世界はガバナンスを失った(治まりがつかない)国ばかり

(これは、24日発行したメルマガ「文明の万華鏡」第147号の冒頭部分です)

 英国は総選挙で与党が労働党に交代しました。これからお手並み拝見ですが、他の国は多くが選挙がらみで統治力(ガバナンス)を大きく失っています。

(米国)

米国は「確トラ」とか言われていますが、トランプ・ヴァンスの組み合わせは白人、それもキリスト教会福音派とかアパラチア周辺のアイルランド系に軸足を置いていて、マイノリティーやリベラル白人たちの反発を招くことは確実です。大統領選の帰趨を左右するミシガン、オハイオでは白人労働者の票が大事なのは事実ですが、ここでも労組の支持獲得(と言うか、2016年の選挙でトランプに奪われたものを奪還)にはこれまでバイデン政権が並々ならぬ努力を払ってきたところです。大統領選まであと3カ月余もあります。何がどうなっても不思議でない、長い長い期間です。

もともと、米国大統領選前後一年は、米国の方向が定かでないので、国際情勢は止まりがちになります。例えば米国混乱をいいことに、中国が台湾を攻撃したりすると、米国は中国脅威論で一致団結してしまう、ということになるので、中国もおとなしくしている、というような。

民主党と共和党の対立で、南北戦争のような内戦が起きる――中央に反抗する州に連邦軍が押し寄せ、州兵と戦闘に至るような――と指摘する人もいますが、果たしてどうでしょうか。米国がEUのような国家連合的なものになる可能性もありますが、海外の軍や連銀のない米国は世界での力を失います。そして財政基盤を欠く州は困窮して、過疎化するでしょう。

もともと米国ができたのは、英国との独立戦争という「幸運」によるもの。これがなければ州はばらばらのままで、「合衆国」=「連合国家」=United Statesはできなかったことでしょう。それは、英国という触媒を欠いた中南米が今でもばらばらのままであることで、よくわかります。一度できた結合は、なかなか解けないでしょう。

(中国)
中国は、混乱を隠蔽しているように見えます。最大の問題はもちろん経済です。外資を呼び込み、彼らに輸出をさせて外貨を稼ぎ、それを元手に国内融資を膨らませて、(もともと無料の)国有地・公有地を開発して法外な付加価値をつけるという、ドーピングのような手法でGDPを成長させる・・・このモデルが破綻しています。電気自動車の輸出で世界を騒がせていますが、これはもともと政府の補助金で生産を膨らませたものです。政府の補助金つき製品をダンピング輸出された米国やEUは、怒り心頭に発しています。

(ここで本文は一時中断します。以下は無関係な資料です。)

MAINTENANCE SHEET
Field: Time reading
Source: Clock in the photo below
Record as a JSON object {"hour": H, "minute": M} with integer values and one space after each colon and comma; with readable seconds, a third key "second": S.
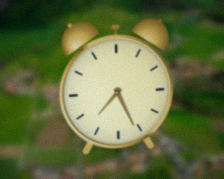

この中で本当に実力がある企業はファーウェイその他、一部の電子・通信企業、EC企業、IT企業に限られます。これらだけではとても中国経済を支えることはできず、大学新卒者の失業率は高まる一方です。6月末には蘇州で日本人母子が中国人暴徒に襲われ、母子を守ろうとした中国人の婦人が亡くなっていますが、これは1900年の義和団の乱発端の頃を思わせます。

当時、清朝宮廷は保守的な西大后に握られ、彼らは経済・社会不安を外国列強進出のせいだとしました。これに煽られた大衆が外国の利権襲撃を始め、義和団の乱となったのです。右の蘇州事件に対する指導部の、はれ物に触るような慎重な対応を見ていると、指導部は現代の義和団の乱が起きる臭いをかぎつけているのでしょう。

もう一つの「隠蔽された混乱」は軍にあります
。中国の軍はどんどん増長し、軍が党指導部の意向に逆らって、あるいは無視して動いたのではないかと思われる事例が、かなり頻繁に起きています。例えば2014年9月、習近平はインドを訪問しましたが、首脳会談の席上モディ首相に「今、国境で戦闘が起きている。どういうつもりなんだ。何とかしろよ」と言われて慌てた、という話しがあります。

(ロシア)
ロシアは「プーチン独裁」で安定しているとされますが、ロシア経済もさすがにもう持たないでしょう。国防費を初めとする財政支出の拡大(23年は14,2%増)、労働者を獲得するための野放図な賃上げ競争、そしてそれによる消費の増大で、インフレが顕在化しています。6月には年率で8%を越えるに至りました。これで実質所得は減少に転じます。来年1月からは増税が始まるので――個人所得税は現在の13%から累進的に20%まで引き上げ――その頃からロシアは荒れ模様を強める可能性があります。2018年9月には、年金支給開始年齢の引き上げに抗議する大衆行動が全国に拡大した例があります。ウクライナ戦争も、クリミアは全域がウクライナ本土からのミサイル、ドローンの射程に入ったことで、ロシアにとって厳しいものになりました。

(EU)
EUではフランスが、大統領と議会・政府の間で与野党のねじれが生じており、いつもすったもんだすることでしょう。1986年には大統領が社会党のミッテラン、首相が保守・共和国連合のシラクという「与野党同衾政権」が出現し、1986年5月の東京サミットには二人揃って日本に乗り込み、日本の役人を困らせました。筆者の記憶では、二人とも日本への機上で機内食にあたり、日本では会議中よく中座していたのだと思います。

ただEUではドイツのショルツ政権がロシアと訣別する方向に決定的に舵を切り、7月にはポーランド、フランス、イタリアとともに中距離巡航ミサイルを共同開発する覚書に署名しています。ドイツがこの方面でイニシアティブを取るなら、欧州はしっかりすることでしょうが、残念ながらドイツの与党、社会民主党は今長期低落の最終段階にあり、国内では混迷の度合いが高まっていくでしょう。

(インド)
インドは案の定、6月に終わった総選挙でモディのインド人民党が挫折したことで、勢いは止まりました。モディは経済活性化に必要な改革を、議会で通すことがますます難しくなります。しかも、西側はモディ政権の強権主義的なやり方への批判を強める中、モディ首相は総選挙後初めての外国訪問先として、ウクライナ戦争で制裁を受けているロシアを選びました。国内の強権主義支配を守るためにロシアと組むのは、ハンガリーのオルバン首相や、「グローバル・サウス」と総称される諸国と変わりません。インドとの協力には限界があることを、西側諸国は認識したことでしょう。

(日本)
日本は、経済と生活は当面落ち着いていても、政治はこれからがらがらぽんの時代になるでしょうし、外交面でも見えない存在であり続けるでしょう。

こういう、流動性の吐瀉物のようになってしまった世界です。しかし世界の歴史では、これが本来の状態。第2次大戦後、米国を核に安全保障、経済が回ってきた世界は、異例なことだったのでしょう。米国が力を失ってきている現在、世界は19世紀以前の、諸国の合従連衡、バランス、抑止で何とか安定を保っていた状態に戻ってきたのでしょう。

ここで日本を巻き込む戦争が起きるのを防ぎ、そこそこに経済レベルも維持していくのは至難の業。WTOや国連諸機関のような、残された枠組みも大事にして、これを支える方向で努力、世界への提言を続けたいところです。